June 5, 2013 - Yingli Green Energy Holding Company Limited today commented on the imposition of preliminary anti-dumping duties by the European Commission targeting solar products originating in China as well as those shipped from China. As of June 6, Yingli Green Energy's products will be subject to a preliminary duty of 11.8% until August 5. From August 6 until the final ruling in December, the Company's duty will be set at the level of 37.3%, which is the lowest rate among all Chinese photovoltaic manufacturers, unless there is a negotiated solution between China and the European Commission.
Under the current European Commission decision, duties would have to be deposited not only on imports of solar products originating in China but also on imports of solar products originating in other countries but shipped from China. When the anti-dumping investigation was initiated, it was defined to target Chinese-origin solar products only.
"We notice with regret that the European Commission insists on imposing preliminary anti-dumping duties on Chinese solar products despite massive opposition from EU member states," said Mr.
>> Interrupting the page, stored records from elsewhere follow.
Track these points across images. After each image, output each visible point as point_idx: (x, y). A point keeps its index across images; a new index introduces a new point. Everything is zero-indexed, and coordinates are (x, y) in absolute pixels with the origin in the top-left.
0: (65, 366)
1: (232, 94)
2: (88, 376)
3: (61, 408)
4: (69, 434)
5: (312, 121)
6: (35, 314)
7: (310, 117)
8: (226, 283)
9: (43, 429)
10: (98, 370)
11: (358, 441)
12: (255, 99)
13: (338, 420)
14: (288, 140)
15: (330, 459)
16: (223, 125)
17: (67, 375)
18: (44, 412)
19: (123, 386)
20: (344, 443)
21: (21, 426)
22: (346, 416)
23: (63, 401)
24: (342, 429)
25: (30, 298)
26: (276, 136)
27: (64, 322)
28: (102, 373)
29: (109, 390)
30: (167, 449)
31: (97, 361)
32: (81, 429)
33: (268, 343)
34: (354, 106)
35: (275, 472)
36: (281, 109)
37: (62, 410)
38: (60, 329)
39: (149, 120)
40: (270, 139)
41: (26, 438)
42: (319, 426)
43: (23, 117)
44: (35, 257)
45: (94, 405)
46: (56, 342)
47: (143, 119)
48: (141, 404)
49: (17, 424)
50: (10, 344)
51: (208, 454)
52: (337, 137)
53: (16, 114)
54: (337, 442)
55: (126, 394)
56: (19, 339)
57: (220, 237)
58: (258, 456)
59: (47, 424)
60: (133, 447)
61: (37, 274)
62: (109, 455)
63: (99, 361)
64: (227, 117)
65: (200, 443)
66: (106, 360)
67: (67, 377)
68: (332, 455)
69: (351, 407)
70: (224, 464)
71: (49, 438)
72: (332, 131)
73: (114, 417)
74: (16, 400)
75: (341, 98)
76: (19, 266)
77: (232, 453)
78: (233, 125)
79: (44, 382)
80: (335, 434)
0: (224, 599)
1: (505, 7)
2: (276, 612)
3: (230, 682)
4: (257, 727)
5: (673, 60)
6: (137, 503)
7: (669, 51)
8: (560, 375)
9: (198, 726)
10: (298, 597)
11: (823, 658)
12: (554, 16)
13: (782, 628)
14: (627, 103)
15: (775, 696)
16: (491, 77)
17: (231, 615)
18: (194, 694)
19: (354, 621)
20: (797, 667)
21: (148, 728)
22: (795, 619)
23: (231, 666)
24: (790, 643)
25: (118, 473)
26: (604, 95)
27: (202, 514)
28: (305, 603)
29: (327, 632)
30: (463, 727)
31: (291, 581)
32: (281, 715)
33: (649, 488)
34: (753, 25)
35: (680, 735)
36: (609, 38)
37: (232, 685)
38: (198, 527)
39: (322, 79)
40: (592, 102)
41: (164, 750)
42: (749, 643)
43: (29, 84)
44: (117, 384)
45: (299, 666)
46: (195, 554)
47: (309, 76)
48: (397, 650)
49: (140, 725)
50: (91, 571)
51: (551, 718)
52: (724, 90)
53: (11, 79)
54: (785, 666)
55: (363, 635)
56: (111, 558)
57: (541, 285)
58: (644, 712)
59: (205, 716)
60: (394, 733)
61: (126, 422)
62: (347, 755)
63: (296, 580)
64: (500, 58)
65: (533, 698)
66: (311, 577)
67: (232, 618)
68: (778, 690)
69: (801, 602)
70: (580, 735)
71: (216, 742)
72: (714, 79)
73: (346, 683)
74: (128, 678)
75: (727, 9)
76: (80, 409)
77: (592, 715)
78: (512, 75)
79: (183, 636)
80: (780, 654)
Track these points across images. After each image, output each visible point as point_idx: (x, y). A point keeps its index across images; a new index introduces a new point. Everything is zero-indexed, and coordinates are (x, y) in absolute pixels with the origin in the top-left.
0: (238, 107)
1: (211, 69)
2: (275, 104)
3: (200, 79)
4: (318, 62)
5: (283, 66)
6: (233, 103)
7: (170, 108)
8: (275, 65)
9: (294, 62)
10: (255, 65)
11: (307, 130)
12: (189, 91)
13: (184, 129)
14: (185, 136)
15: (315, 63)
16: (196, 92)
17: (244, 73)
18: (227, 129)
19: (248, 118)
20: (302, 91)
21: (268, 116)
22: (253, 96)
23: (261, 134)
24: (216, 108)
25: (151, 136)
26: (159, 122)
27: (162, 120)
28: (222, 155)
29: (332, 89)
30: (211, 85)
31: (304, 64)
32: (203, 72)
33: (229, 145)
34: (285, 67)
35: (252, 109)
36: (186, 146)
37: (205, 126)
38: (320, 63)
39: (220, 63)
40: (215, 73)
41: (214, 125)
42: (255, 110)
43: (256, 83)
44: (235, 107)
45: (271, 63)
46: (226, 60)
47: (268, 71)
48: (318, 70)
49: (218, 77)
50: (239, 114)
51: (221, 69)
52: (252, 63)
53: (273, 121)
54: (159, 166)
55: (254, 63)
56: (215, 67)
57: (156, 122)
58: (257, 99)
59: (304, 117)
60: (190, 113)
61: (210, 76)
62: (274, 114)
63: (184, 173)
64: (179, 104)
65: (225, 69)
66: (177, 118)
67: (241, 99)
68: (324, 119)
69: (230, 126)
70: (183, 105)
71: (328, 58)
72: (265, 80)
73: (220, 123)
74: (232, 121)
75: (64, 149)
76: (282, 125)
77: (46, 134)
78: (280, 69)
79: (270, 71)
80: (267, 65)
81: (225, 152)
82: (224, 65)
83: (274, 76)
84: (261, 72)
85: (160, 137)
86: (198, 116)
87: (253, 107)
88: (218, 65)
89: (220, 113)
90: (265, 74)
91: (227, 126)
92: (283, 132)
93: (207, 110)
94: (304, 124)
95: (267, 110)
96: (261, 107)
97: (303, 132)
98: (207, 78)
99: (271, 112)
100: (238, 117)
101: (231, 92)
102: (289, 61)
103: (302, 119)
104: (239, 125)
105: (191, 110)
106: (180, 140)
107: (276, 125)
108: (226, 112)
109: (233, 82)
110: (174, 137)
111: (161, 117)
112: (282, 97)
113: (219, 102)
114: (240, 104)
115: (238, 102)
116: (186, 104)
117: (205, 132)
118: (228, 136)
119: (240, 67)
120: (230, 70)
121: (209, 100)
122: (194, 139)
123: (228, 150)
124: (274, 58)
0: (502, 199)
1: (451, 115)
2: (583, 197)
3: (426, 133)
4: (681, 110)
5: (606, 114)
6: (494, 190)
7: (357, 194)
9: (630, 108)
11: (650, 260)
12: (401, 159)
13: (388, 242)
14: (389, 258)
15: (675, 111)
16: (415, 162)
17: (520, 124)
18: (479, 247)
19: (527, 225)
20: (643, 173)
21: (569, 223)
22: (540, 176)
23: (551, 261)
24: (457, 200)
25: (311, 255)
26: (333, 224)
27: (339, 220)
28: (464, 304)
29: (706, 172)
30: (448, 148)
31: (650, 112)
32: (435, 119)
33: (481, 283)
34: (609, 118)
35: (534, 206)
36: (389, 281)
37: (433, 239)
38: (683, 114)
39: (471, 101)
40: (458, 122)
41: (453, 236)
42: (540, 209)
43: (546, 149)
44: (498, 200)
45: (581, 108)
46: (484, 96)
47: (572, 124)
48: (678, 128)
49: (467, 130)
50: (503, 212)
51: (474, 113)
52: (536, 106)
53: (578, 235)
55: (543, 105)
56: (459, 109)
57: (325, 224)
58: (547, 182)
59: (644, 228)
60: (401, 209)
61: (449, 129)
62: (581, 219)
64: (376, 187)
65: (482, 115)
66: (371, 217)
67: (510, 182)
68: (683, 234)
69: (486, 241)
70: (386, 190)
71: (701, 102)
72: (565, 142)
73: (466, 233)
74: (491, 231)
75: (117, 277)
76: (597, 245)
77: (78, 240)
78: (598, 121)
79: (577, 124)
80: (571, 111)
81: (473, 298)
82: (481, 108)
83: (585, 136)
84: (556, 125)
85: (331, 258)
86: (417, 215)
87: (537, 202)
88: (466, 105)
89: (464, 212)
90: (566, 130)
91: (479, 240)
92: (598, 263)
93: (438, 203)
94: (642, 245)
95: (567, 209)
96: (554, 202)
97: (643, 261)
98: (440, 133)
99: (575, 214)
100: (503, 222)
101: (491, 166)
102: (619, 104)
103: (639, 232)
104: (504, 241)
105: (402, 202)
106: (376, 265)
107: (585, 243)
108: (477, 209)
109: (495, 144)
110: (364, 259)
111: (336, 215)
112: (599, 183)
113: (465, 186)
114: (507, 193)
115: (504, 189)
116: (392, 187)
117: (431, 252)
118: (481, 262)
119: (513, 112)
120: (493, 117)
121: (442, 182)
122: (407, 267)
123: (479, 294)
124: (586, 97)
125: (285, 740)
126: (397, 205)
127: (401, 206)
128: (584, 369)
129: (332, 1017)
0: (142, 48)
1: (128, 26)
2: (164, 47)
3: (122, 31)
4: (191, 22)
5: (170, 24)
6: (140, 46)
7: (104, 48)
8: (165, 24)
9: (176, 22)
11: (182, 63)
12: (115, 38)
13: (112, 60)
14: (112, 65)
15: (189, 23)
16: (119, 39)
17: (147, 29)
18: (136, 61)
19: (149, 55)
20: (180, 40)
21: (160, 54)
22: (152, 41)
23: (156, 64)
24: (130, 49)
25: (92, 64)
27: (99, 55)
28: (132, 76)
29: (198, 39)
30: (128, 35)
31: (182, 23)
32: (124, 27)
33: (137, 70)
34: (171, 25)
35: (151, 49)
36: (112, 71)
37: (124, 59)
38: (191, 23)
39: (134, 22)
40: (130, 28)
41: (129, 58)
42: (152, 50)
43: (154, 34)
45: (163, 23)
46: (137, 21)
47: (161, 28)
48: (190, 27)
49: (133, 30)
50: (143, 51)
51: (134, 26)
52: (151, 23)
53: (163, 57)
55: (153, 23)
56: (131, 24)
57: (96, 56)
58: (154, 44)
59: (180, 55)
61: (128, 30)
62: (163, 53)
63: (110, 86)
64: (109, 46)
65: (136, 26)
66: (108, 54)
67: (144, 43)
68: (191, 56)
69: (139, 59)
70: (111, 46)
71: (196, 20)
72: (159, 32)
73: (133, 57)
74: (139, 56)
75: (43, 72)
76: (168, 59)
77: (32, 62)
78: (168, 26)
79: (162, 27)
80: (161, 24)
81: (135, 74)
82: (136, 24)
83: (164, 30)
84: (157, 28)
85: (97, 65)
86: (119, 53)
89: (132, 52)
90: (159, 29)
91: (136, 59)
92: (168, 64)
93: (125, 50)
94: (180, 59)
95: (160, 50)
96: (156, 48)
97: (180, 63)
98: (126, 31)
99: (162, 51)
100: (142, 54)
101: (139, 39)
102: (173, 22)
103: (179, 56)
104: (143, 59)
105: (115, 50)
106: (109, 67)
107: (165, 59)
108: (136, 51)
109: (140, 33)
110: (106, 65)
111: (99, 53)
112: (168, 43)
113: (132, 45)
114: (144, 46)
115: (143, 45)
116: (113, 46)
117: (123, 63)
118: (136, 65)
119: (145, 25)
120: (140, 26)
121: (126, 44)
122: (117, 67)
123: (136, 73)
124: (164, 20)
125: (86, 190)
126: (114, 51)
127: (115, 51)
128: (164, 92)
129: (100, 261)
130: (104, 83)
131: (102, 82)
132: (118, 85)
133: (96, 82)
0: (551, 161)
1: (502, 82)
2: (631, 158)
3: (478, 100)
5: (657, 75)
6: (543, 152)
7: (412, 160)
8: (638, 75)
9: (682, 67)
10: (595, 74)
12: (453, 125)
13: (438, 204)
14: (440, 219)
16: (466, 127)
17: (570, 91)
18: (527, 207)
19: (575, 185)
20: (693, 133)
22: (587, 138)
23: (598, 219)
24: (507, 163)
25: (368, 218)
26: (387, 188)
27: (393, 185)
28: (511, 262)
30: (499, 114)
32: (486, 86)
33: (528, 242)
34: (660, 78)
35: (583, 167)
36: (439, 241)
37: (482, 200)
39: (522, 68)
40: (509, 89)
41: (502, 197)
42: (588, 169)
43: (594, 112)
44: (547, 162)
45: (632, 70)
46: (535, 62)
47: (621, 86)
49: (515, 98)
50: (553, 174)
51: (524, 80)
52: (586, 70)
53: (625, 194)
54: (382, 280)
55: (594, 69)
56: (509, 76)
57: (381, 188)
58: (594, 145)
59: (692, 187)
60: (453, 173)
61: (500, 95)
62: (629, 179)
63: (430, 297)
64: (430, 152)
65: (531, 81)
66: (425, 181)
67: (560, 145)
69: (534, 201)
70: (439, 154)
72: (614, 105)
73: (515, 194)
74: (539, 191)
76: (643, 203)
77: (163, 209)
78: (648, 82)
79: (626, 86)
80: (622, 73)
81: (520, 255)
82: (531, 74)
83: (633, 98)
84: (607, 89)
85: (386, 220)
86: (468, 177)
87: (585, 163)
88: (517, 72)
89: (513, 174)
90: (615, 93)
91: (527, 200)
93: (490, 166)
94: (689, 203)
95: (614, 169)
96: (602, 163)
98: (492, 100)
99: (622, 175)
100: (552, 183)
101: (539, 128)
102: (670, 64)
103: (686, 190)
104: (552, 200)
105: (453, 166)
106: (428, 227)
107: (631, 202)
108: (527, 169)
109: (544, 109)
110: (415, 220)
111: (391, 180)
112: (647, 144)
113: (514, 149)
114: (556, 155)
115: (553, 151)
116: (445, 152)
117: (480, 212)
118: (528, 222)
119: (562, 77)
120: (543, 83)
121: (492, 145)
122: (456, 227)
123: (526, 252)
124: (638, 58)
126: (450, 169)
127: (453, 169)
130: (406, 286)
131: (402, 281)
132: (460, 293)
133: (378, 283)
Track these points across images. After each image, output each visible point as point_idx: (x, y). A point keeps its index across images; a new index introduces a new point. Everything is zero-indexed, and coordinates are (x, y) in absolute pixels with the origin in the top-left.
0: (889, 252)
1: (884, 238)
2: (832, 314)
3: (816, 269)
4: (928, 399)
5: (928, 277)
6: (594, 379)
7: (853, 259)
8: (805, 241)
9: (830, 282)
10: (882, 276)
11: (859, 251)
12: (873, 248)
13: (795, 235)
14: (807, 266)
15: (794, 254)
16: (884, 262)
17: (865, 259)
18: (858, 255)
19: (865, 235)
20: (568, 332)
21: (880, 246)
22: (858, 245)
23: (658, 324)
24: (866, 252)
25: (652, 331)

Liansheng Miao, Chairman and Chief Executive Officer of Yingli Green Energy. "Punitive tariffs – no matter at what level – will inevitably lead to higher prices for solar products causing at least the stagnation of the solar industry in Europe. We therefore encourage the prompt resumption of talks between China and the European Commission."
"Yingli Green Energy supports a market-based negotiated solution for this situation as proposed by several European leaders. A negotiated settlement will help to alleviate the current market uncertainty, ensuring European consumers' access to affordable green energy and at the same time sustaining local jobs," said Darren Thompson, Managing Director, Yingli Green Energy International AG.